What filesystem type is indicated in the partition table? It's possible the firmware thinks it's trying to boot DOS, and DOS would be very unhappy if the BPB doesn't match INT 0x13.
Thanks very much for this.
I originally got my stuff on to the usb from linux using dd to move everything to the first partition and didn't think to mess with the partition table afterwards.
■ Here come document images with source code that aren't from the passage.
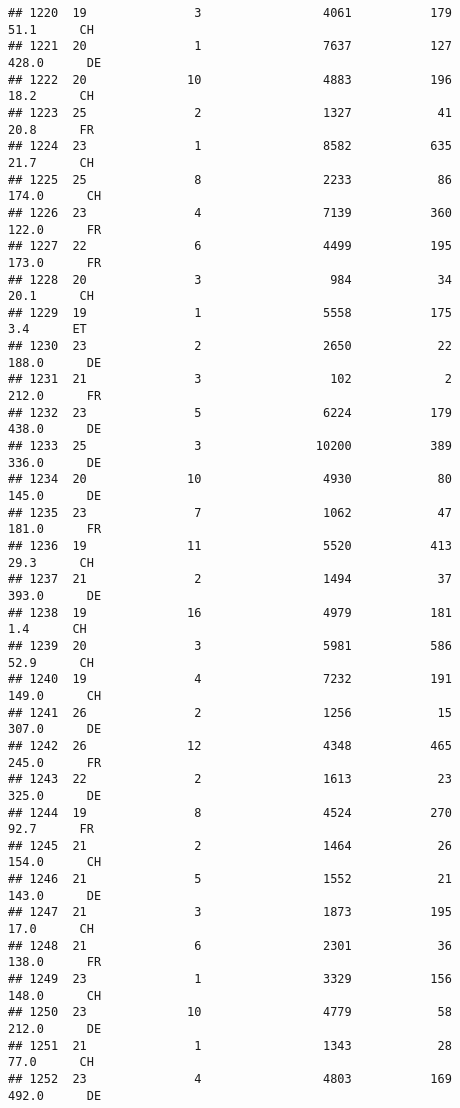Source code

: \documentclass[
]{article}
\begin{document}
\begin{verbatim}
## 1220  19               3                 4061           179     51.1      CH
## 1221  20               1                 7637           127    428.0      DE
## 1222  20              10                 4883           196     18.2      CH
## 1223  25               2                 1327            41     20.8      FR
## 1224  23               1                 8582           635     21.7      CH
## 1225  25               8                 2233            86    174.0      CH
## 1226  23               4                 7139           360    122.0      FR
## 1227  22               6                 4499           195    173.0      FR
## 1228  20               3                  984            34     20.1      CH
## 1229  19               1                 5558           175      3.4      ET
## 1230  23               2                 2650            22    188.0      DE
## 1231  21               3                  102             2    212.0      FR
## 1232  23               5                 6224           179    438.0      DE
## 1233  25               3                10200           389    336.0      DE
## 1234  20              10                 4930            80    145.0      DE
## 1235  23               7                 1062            47    181.0      FR
## 1236  19              11                 5520           413     29.3      CH
## 1237  21               2                 1494            37    393.0      DE
## 1238  19              16                 4979           181      1.4      CH
## 1239  20               3                 5981           586     52.9      CH
## 1240  19               4                 7232           191    149.0      CH
## 1241  26               2                 1256            15    307.0      DE
## 1242  26              12                 4348           465    245.0      FR
## 1243  22               2                 1613            23    325.0      DE
## 1244  19               8                 4524           270     92.7      FR
## 1245  21               2                 1464            26    154.0      CH
## 1246  21               5                 1552            21    143.0      DE
## 1247  21               3                 1873           195     17.0      CH
## 1248  21               6                 2301            36    138.0      FR
## 1249  23               1                 3329           156    148.0      CH
## 1250  23              10                 4779            58    212.0      DE
## 1251  21               1                 1343            28     77.0      CH
## 1252  23               4                 4803           169    492.0      DE

\end{verbatim}
\end{document}
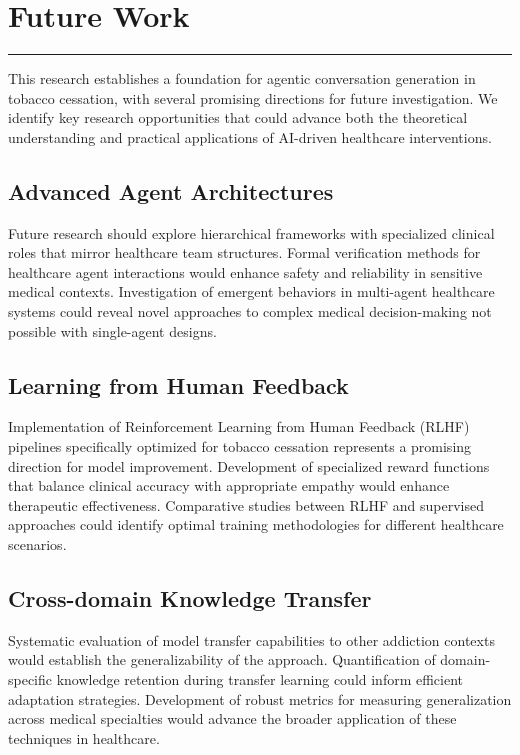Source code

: \chapter{Future Work}
\label{Chapter8}

\begin{center}
\rule{0.5\textwidth}{0.5pt}
\end{center}

This research establishes a foundation for agentic conversation generation in tobacco cessation, with several promising directions for future investigation. We identify key research opportunities that could advance both the theoretical understanding and practical applications of AI-driven healthcare interventions.

\section{Advanced Agent Architectures}

Future research should explore hierarchical frameworks with specialized clinical roles that mirror healthcare team structures. Formal verification methods for healthcare agent interactions would enhance safety and reliability in sensitive medical contexts. Investigation of emergent behaviors in multi-agent healthcare systems could reveal novel approaches to complex medical decision-making not possible with single-agent designs.

\section{Learning from Human Feedback}

Implementation of Reinforcement Learning from Human Feedback (RLHF) pipelines specifically optimized for tobacco cessation represents a promising direction for model improvement. Development of specialized reward functions that balance clinical accuracy with appropriate empathy would enhance therapeutic effectiveness. Comparative studies between RLHF and supervised approaches could identify optimal training methodologies for different healthcare scenarios.

\section{Cross-domain Knowledge Transfer}

Systematic evaluation of model transfer capabilities to other addiction contexts would establish the generalizability of the approach. Quantification of domain-specific knowledge retention during transfer learning could inform efficient adaptation strategies. Development of robust metrics for measuring generalization across medical specialties would advance the broader application of these techniques in healthcare.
I hadn't paid much attention to the partition table, but having now done so doesn't give a plausible excuse for the firmware's behaviour (assuming that diagnosis is correct). The partition has a type identifier of 0x0b which is FAT32 and Disk Editor correctly presented a FAT32 template when inspecting the relevant VBR. This uses byte 0x40 of the VBR for the physical drive not byte 0x24, the offending location in my case. 0x24 is used by 16 bit FAT VBR type identifier 0x04. Still, I thought I didn't want my filesystem to continue masquerading as a FAT of any sort and so tried changing the partition type to 0x20 which is described in the Andries Brouwer list as "Unused. Rumoured to be used by Willowsoft Overture File System (OFS1), if there is such a thing". It would have been nice if some agreement could have been reached to dedicate a number to "Experimental and wacky systems only used by ludicrously hopeful one-man bands in their garden sheds"
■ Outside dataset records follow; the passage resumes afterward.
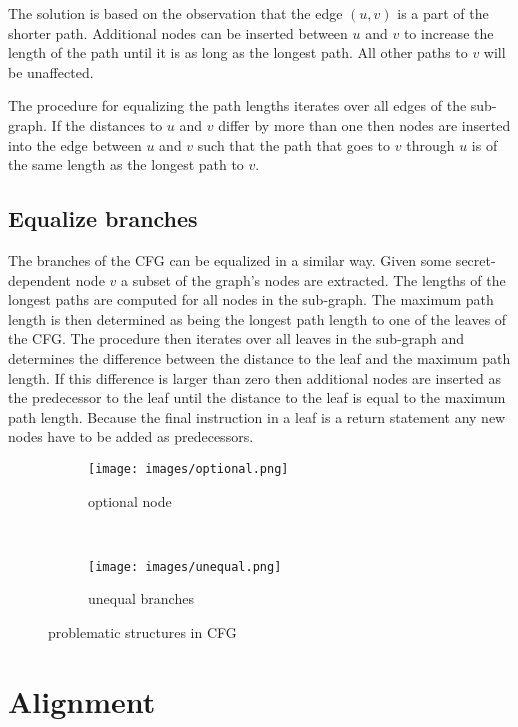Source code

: The solution is based on the observation that the edge $(u, v)$ is a part of the shorter path. Additional nodes can be inserted between $u$ and $v$ to increase the length of the path until it 
is as long as the longest path. 
All other paths to $v$ will be unaffected. 

The procedure for equalizing the path lengths iterates over all edges of the sub-graph. If the distances to $u$ and $v$ differ by more than one then nodes are inserted 
into the edge between $u$ and $v$ such that the path that goes to $v$ through $u$ is of the same length as the longest path to $v$. 

\subsection{Equalize branches}
The branches of the CFG can be equalized in a similar way. Given some secret-dependent node $v$ a subset of the graph's nodes are extracted. 
The lengths of the longest paths are computed for all nodes in the sub-graph. 
The maximum path length is then determined as being the longest path length to one of the leaves of the CFG.
The procedure then iterates over all leaves in the sub-graph and determines the difference between the distance to the leaf and the maximum path length. 
If this difference is larger than zero then additional nodes are inserted as the predecessor to the leaf until the distance to the leaf is equal to the maximum 
path length. Because the final instruction in a leaf is a return statement any new nodes have to be added as predecessors. 
 
\begin{figure*}[t!]
    \centering
    \begin{subfigure}[t]{0.5\textwidth}
        \centering
        \texttt{[image: images/optional.png]}
        \caption{optional node}
        \label{fig:optional}
    \end{subfigure}%
    ~
    \begin{subfigure}[t]{0.5\textwidth}
        \centering
        \texttt{[image: images/unequal.png]}
        \caption{unequal branches}
        \label{fig:unequal}
    \end{subfigure}
    \caption{problematic structures in CFG}
    \label{fig:problemstructures}
\end{figure*}

\section{Alignment} \label{seq:alignment}

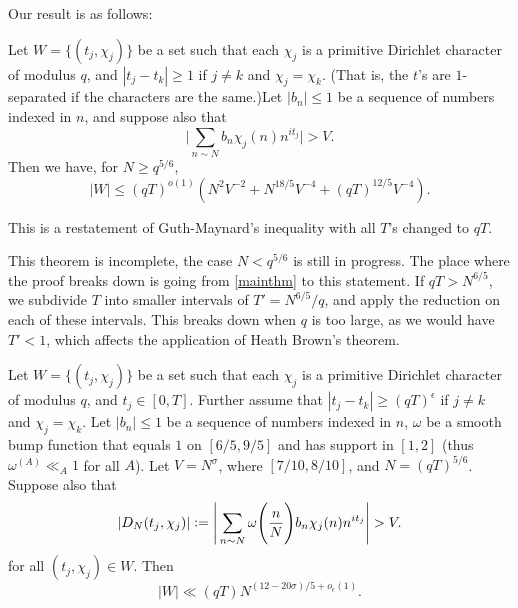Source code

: Our result is as follows: 
\begin{theorem}\label{incompletehybrid}
	Let $W=\{(t_j,\chi_j)\}$ be a set such that each $\chi_j$ is a primitive Dirichlet character of modulus $q$, and $|t_j-t_k|\geq 1$ if $j\neq k$ and $\chi_j=\chi_k$. (That is, the $t$'s are $1$-separated if the characters are the same.)Let $|b_n|\leq 1$ be a sequence of numbers indexed in $n$, and suppose also that \[
	\Bigg|\sum_{n\sim N} b_n\chi_j(n)n^{it_j} \Bigg|>V.
	\]
Then we have, for $N\geq q^{5/6}$, \[
	|W|\leq (qT)^{o(1)}(N^2V^{-2}+ N^{18/5}V^{-4}+(qT)^{12/5}V^{-4} ).
	\]
\end{theorem}
\begin{remark}
This is a restatement of Guth-Maynard's inequality with all $T$'s changed to $qT$.

This theorem is incomplete, the case $N<q^{5/6}$ is still in progress. The place where the proof breaks down is going from \ref{mainthm} to this statement. If $qT>N^{6/5}$, we subdivide $T$ into smaller intervals of $T'=N^{6/5}/q$, and apply the reduction on each of these intervals. This breaks down when $q$ is too large, as we would have $T'< 1$, which affects the application of Heath Brown's theorem.
\end{remark}
\begin{proposition}\label{mainthm}
    Let $W=\{(t_j,\chi_j)\}$ be a set such that each $\chi_j$ is a primitive Dirichlet character of modulus $q$, and $t_j\in[0,T]$. Further assume that $|t_j-t_k|\geq (qT)^\epsilon$ if $j\neq k$ and $\chi_j=\chi_k$. Let $|b_n|\leq 1$ be a sequence of numbers indexed in $n$, $\omega$ be a smooth bump function that equals $1$ on $[6/5,9/5]$ and has support in $[1,2]$ (thus $\omega^{(A)}\ll_A 1$ for all $A$). Let $V=N^{\sigma}$, where $[7/10,8/10]$, and $N=(qT)^{5/6}$. Suppose also that \[
    |D_N(t_j,\chi_j)|\defeq\Bigg|\sum_{n\sim N} \omega\Bigg(\frac{n}{N}\Bigg)b_n\chi_j(n)n^{it_j} \Bigg|>V.
\]
for all $(t_j,\chi_j)\in W$.
Then \[
|W|\ll (qT)N^{(12-20\sigma)/5+o_{\epsilon}(1)}.
\]
\end{proposition}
Rebooting with this revision made not a bit of difference and byte 0x7c24 continues to appear altered to 0x80.
However, it's doing its job, if messily. I think the OS is a more interesting project than the bootloader!

Re: Confirmation of Bug diagnosis sought: Solved

Posted: Mon May 07, 2018 10:52 am
by MichaelFarthing
OK I misrepreented Toshiba. 'Twas not the fault of the computer. No! It was the USB flash disk itself (supplied by ... Toshiba).

The MBR of the flash disk does all the usual things and then decides it needs to discover what the drive number is. It is clearly afraid that the firmware will not be able to decide whether the drive should be treated as a floppy or a hard disk, so asks the bios which it is and then, instead of using dl, it picks either 0 or 0x80 depending on the result. Clearly when it boots the partition it doesn't want the partition to have the same non-existent problem and so inserts its decision into the loaded vbr before calling it.

And this time, having inspected the actual code, I am confident that the mystery is adequately solved.

I don't know why I didn't think to look at the mbr of the usb drive to begin with - sometimes the obvious just hides during debugging. It finally came to light when I decided to turn the drive into a hybrid MBR/GPT. I turned the first partition into the GPT protection partition and moved the boot partition to 2. It didn't then boot at all and that led me to look at the mbr code - which in addition to its playing with drive numbers also only looks at the first partition as a potential boot.